═════ Data shown

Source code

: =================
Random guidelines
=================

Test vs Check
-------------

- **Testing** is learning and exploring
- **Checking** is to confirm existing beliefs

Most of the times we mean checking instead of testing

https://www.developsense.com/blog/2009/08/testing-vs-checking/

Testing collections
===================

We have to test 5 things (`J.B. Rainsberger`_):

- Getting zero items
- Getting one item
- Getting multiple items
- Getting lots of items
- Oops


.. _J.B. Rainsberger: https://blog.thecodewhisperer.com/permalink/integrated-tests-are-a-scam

══════════

- [What this task involves]
Output the records in full. Match them exactly.

- [Answer box]
Source code

: =================
Random guidelines
=================

Test vs Check
-------------

- **Testing** is learning and exploring
- **Checking** is to confirm existing beliefs

Most of the times we mean checking instead of testing

https://www.developsense.com/blog/2009/08/testing-vs-checking/

Testing collections
===================

We have to test 5 things (`J.B. Rainsberger`_):

- Getting zero items
- Getting one item
- Getting multiple items
- Getting lots of items
- Oops


.. _J.B. Rainsberger: https://blog.thecodewhisperer.com/permalink/integrated-tests-are-a-scam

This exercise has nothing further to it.